- Written task -
Nothing may differ between your reply and the listing that follows.

- Data provided -
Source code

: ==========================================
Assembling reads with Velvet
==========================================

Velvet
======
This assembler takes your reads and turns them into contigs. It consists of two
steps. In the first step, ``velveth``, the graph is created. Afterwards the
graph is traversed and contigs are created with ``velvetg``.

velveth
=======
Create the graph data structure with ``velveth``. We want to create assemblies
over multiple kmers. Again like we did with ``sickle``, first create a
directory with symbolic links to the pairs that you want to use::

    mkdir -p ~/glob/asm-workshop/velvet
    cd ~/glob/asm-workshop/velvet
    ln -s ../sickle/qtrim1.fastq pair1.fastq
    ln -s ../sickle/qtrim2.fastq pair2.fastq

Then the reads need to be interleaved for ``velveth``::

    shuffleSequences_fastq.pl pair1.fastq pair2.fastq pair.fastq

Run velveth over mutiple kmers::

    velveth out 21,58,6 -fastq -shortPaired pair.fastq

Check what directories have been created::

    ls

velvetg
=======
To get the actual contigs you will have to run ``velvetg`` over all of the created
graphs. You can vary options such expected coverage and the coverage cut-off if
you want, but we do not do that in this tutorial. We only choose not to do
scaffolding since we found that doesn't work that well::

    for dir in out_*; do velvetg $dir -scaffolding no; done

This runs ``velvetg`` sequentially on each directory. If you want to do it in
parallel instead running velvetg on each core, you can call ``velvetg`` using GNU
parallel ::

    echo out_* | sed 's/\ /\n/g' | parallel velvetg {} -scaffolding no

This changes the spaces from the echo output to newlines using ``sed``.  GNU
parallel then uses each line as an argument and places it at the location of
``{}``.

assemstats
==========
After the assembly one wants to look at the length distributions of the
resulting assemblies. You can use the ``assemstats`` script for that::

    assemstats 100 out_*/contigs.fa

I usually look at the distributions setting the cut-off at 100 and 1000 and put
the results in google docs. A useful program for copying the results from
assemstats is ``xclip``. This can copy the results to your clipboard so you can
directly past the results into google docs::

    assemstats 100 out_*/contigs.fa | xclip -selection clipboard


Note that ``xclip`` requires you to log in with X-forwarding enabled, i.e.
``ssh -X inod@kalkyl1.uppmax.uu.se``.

- Task result -
Source code

: ==========================================
Assembling reads with Velvet
==========================================

Velvet
======
This assembler takes your reads and turns them into contigs. It consists of two
steps. In the first step, ``velveth``, the graph is created. Afterwards the
graph is traversed and contigs are created with ``velvetg``.

velveth
=======
Create the graph data structure with ``velveth``. We want to create assemblies
over multiple kmers. Again like we did with ``sickle``, first create a
directory with symbolic links to the pairs that you want to use::

    mkdir -p ~/glob/asm-workshop/velvet
    cd ~/glob/asm-workshop/velvet
    ln -s ../sickle/qtrim1.fastq pair1.fastq
    ln -s ../sickle/qtrim2.fastq pair2.fastq

Then the reads need to be interleaved for ``velveth``::

    shuffleSequences_fastq.pl pair1.fastq pair2.fastq pair.fastq

Run velveth over mutiple kmers::

    velveth out 21,58,6 -fastq -shortPaired pair.fastq

Check what directories have been created::

    ls

velvetg
=======
To get the actual contigs you will have to run ``velvetg`` over all of the created
graphs. You can vary options such expected coverage and the coverage cut-off if
you want, but we do not do that in this tutorial. We only choose not to do
scaffolding since we found that doesn't work that well::

    for dir in out_*; do velvetg $dir -scaffolding no; done

This runs ``velvetg`` sequentially on each directory. If you want to do it in
parallel instead running velvetg on each core, you can call ``velvetg`` using GNU
parallel ::

    echo out_* | sed 's/\ /\n/g' | parallel velvetg {} -scaffolding no

This changes the spaces from the echo output to newlines using ``sed``.  GNU
parallel then uses each line as an argument and places it at the location of
``{}``.

assemstats
==========
After the assembly one wants to look at the length distributions of the
resulting assemblies. You can use the ``assemstats`` script for that::

    assemstats 100 out_*/contigs.fa

I usually look at the distributions setting the cut-off at 100 and 1000 and put
the results in google docs. A useful program for copying the results from
assemstats is ``xclip``. This can copy the results to your clipboard so you can
directly past the results into google docs::

    assemstats 100 out_*/contigs.fa | xclip -selection clipboard


Note that ``xclip`` requires you to log in with X-forwarding enabled, i.e.
``ssh -X inod@kalkyl1.uppmax.uu.se``.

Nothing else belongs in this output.